Court Opinion

ID: 4085438
Source: CourtListenerOpinion
Date Created: 2016-10-08 00:00:37.573988+00
Date Added: 2024-06-11T14:33:38.491215
License: Public Domain

SUPREME COURT OF THE STATE OF NEW YORK
           Appellate Division, Fourth Judicial Department
1169
CA 12-00850
PRESENT: CENTRA, J.P., PERADOTTO, LINDLEY, SCONIERS, AND MARTOCHE, JJ.

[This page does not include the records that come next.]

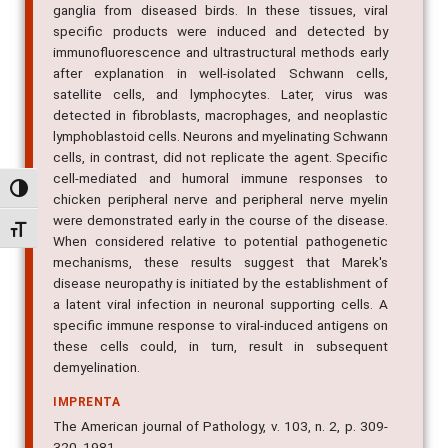
ganglia from diseased birds. In these tissues, viral
specific products were induced and detected by
immunofluorescence and ultrastructural methods early
after explanation in well-isolated Schwann cells,
satellite cells, and lymphocytes. Later, virus was
detected in fibroblasts, macrophages, and neoplastic
lymphoblastoid cells. Neurons and myelinating Schwann
cells, in contrast, did not replicate the agent. Specific
cell-mediated and humoral immune responses to
Alternar alto contraste
chicken peripheral nerve and peripheral nerve myelin
were demonstrated early in the course of the disease.
Alternar tamanho da fonte
When considered relative to potential pathogenetic
mechanisms, these results suggest that Marek's
disease neuropathy is initiated by the establishment of
a latent viral infection in neuronal supporting cells. A
specific immune response to viral-induced antigens on
these cells could, in turn, result in subsequent
demyelination.
IMPRENTA
The American journal of Pathology, v. 103, n. 2, p. 309-
320, 1981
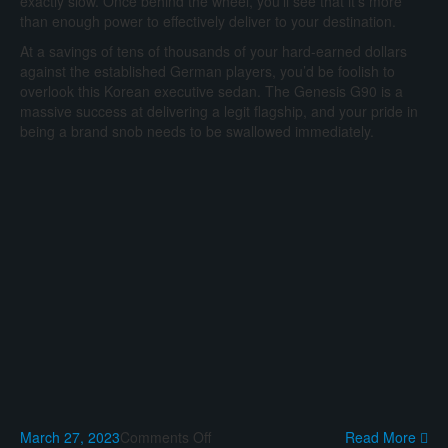
exactly slow. Once behind the wheel, you’ll see that it’s more
than enough power to effectively deliver to your destination.
At a savings of tens of thousands of your hard-earned dollars
against the established German players, you’d be foolish to
overlook this Korean executive sedan. The Genesis G90 is a
massive success at delivering a legit flagship, and your pride in
being a brand snob needs to be swallowed immediately.
on
March 27, 2023
Comments Off
Read More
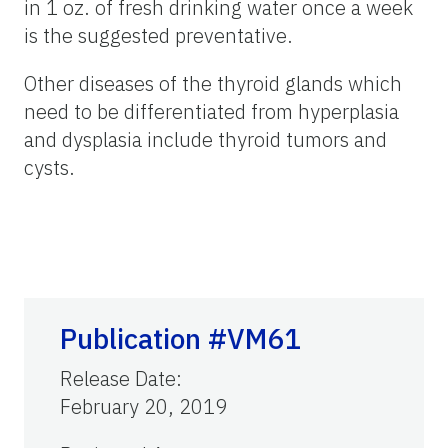
in 1 oz. of fresh drinking water once a week
is the suggested preventative.
Other diseases of the thyroid glands which
need to be differentiated from hyperplasia
and dysplasia include thyroid tumors and
cysts.
Publication #VM61
Release Date
:
February 20, 2019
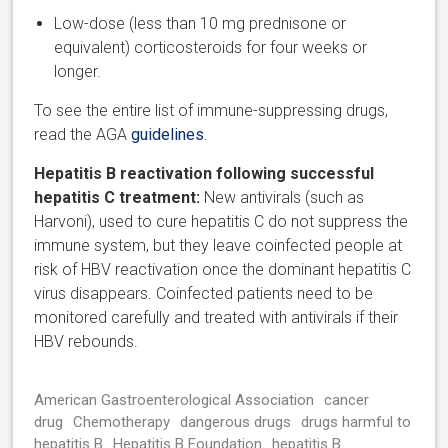
Low-dose (less than 10 mg prednisone or
equivalent) corticosteroids for four weeks or
longer.
To see the entire list of immune-suppressing drugs,
read the AGA
guidelines
.
Hepatitis B reactivation following successful
hepatitis C treatment:
New antivirals (such as
Harvoni), used to cure hepatitis C do not suppress the
immune system, but they leave coinfected people at
risk of HBV reactivation once the dominant hepatitis C
virus disappears. Coinfected patients need to be
monitored carefully and treated with antivirals if their
HBV rebounds.
American Gastroenterological Association
cancer
drug
Chemotherapy
dangerous drugs
drugs harmful to
hepatitis B
Hepatitis B Foundation
hepatitis B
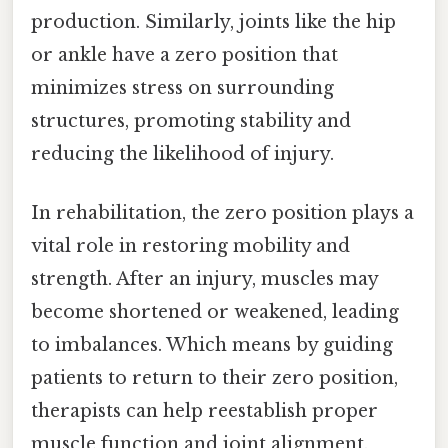
production. Similarly, joints like the hip
or ankle have a zero position that
minimizes stress on surrounding
structures, promoting stability and
reducing the likelihood of injury.
In rehabilitation, the zero position plays a
vital role in restoring mobility and
strength. After an injury, muscles may
become shortened or weakened, leading
to imbalances. Which means by guiding
patients to return to their zero position,
therapists can help reestablish proper
muscle function and joint alignment.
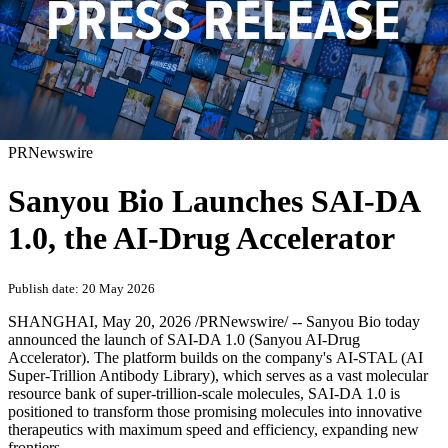
PRNewswire
Sanyou Bio Launches SAI-DA
1.0, the AI-Drug Accelerator
Publish date: 20 May 2026
SHANGHAI
,
May 20, 2026
/PRNewswire/ -- Sanyou Bio today
announced the launch of SAI-DA 1.0 (Sanyou AI-Drug
Accelerator). The platform builds on the company's AI-STAL (AI
Super-Trillion Antibody Library), which serves as a vast molecular
resource bank of super-trillion-scale molecules, SAI-DA 1.0 is
positioned to transform those promising molecules into innovative
therapeutics with maximum speed and efficiency, expanding new
frontiers.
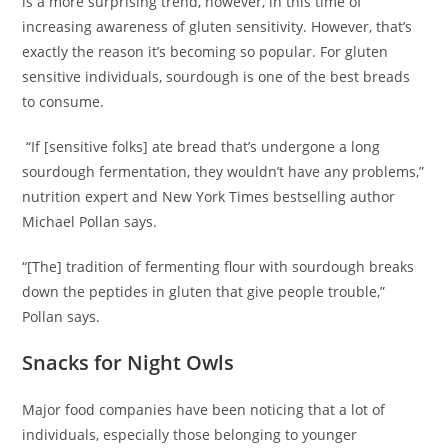
is a more surprising trend, however, in this time of
increasing awareness of gluten sensitivity. However, that’s
exactly the reason it’s becoming so popular. For gluten
sensitive individuals, sourdough is one of the best breads
to consume.
“If [sensitive folks] ate bread that’s undergone a long
sourdough fermentation, they wouldn’t have any problems,”
nutrition expert and New York Times bestselling author
Michael Pollan says.
“[The] tradition of fermenting flour with sourdough breaks
down the peptides in gluten that give people trouble,”
Pollan says.
Snacks for Night Owls
Major food companies have been noticing that a lot of
individuals, especially those belonging to younger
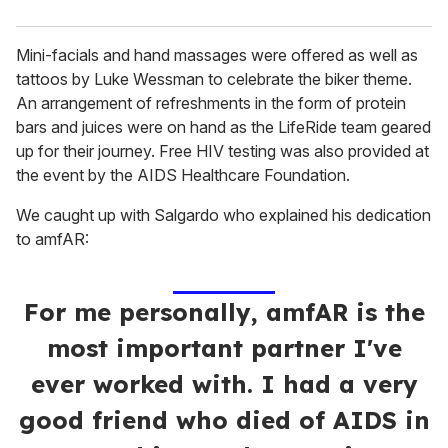
Mini-facials and hand massages were offered as well as
tattoos by Luke Wessman to celebrate the biker theme.
An arrangement of refreshments in the form of protein
bars and juices were on hand as the LifeRide team geared
up for their journey. Free HIV testing was also provided at
the event by the AIDS Healthcare Foundation.
We caught up with Salgardo who explained his dedication
to amfAR:
For me personally, amfAR is the
most important partner I've
ever worked with. I had a very
good friend who died of AIDS in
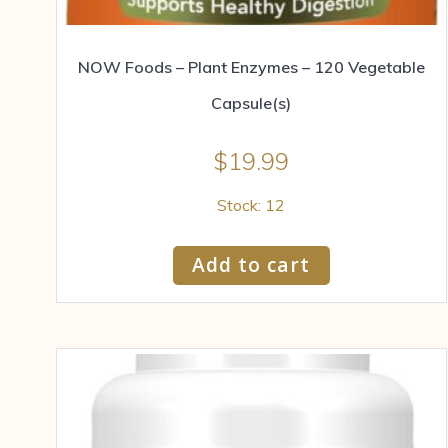
NOW Foods – Plant Enzymes – 120 Vegetable
Capsule(s)
$
19.99
Stock: 12
Add to cart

IN THE MATTER OF DEBORAH BURNS AND BRUCE HENRY,
PETITIONERS-RESPONDENTS,

                    V                             MEMORANDUM AND ORDER

CARLOS CARBALLADA, IN HIS OFFICIAL CAPACITY AS
COMMISSIONER OF NEIGHBORHOOD AND BUSINESS
DEVELOPMENT OF CITY OF ROCHESTER, AND CITY OF
ROCHESTER, RESPONDENTS-APPELLANTS.

ROBERT J. BERGIN, CORPORATION COUNSEL, ROCHESTER (ADAM M. CLARK OF
COUNSEL), FOR RESPONDENTS-APPELLANTS.

SANTIAGO BURGER ANNECHINO LLP, ROCHESTER (MICHAEL A. BURGER OF
COUNSEL), FOR PETITIONERS-RESPONDENTS.

     Appeal from a judgment of the Supreme Court, Monroe County
(Thomas A. Stander, J.), entered July 7, 2011 in a proceeding pursuant
to CPLR article 78. The judgment granted the petition.

     It is hereby ORDERED that the judgment so appealed from is
reversed on the law without costs and the petition is dismissed.

     Memorandum: Petitioners commenced this CPLR article 78
proceeding seeking to annul two determinations of the Municipal Code
Violations Bureau (Bureau) of respondent City of Rochester (City),
which separately found them guilty of a City Code violation set forth
in appearance tickets, i.e., owning property that was occupied without
a valid Certificate of Occupancy (CO) in violation of City Code § 90-
16 (A) (2) (d). That provision provides that a CO must be obtained
within a period of 90 days prior to the expiration or termination of
an existing CO.

     In their petition, petitioners sought annulment of the
determinations “on the grounds that [their] convictions violate the
Fourth Amendment and Article 1 section 12 of the New York
Constitution, unlawfully deprive [p]etitioners of the beneficial
enjoyment of their property and the right to derive income therefrom,
and are therefore in violation of lawful procedure, affected by an
error of law and were arbitrary and capricious.” While petitioners
had also argued before the Bureau that the appearance tickets should
be dismissed on the ground that they did not sufficiently allege their
commission of an offense for which a fine may be imposed, they failed
to pursue that argument in their petition.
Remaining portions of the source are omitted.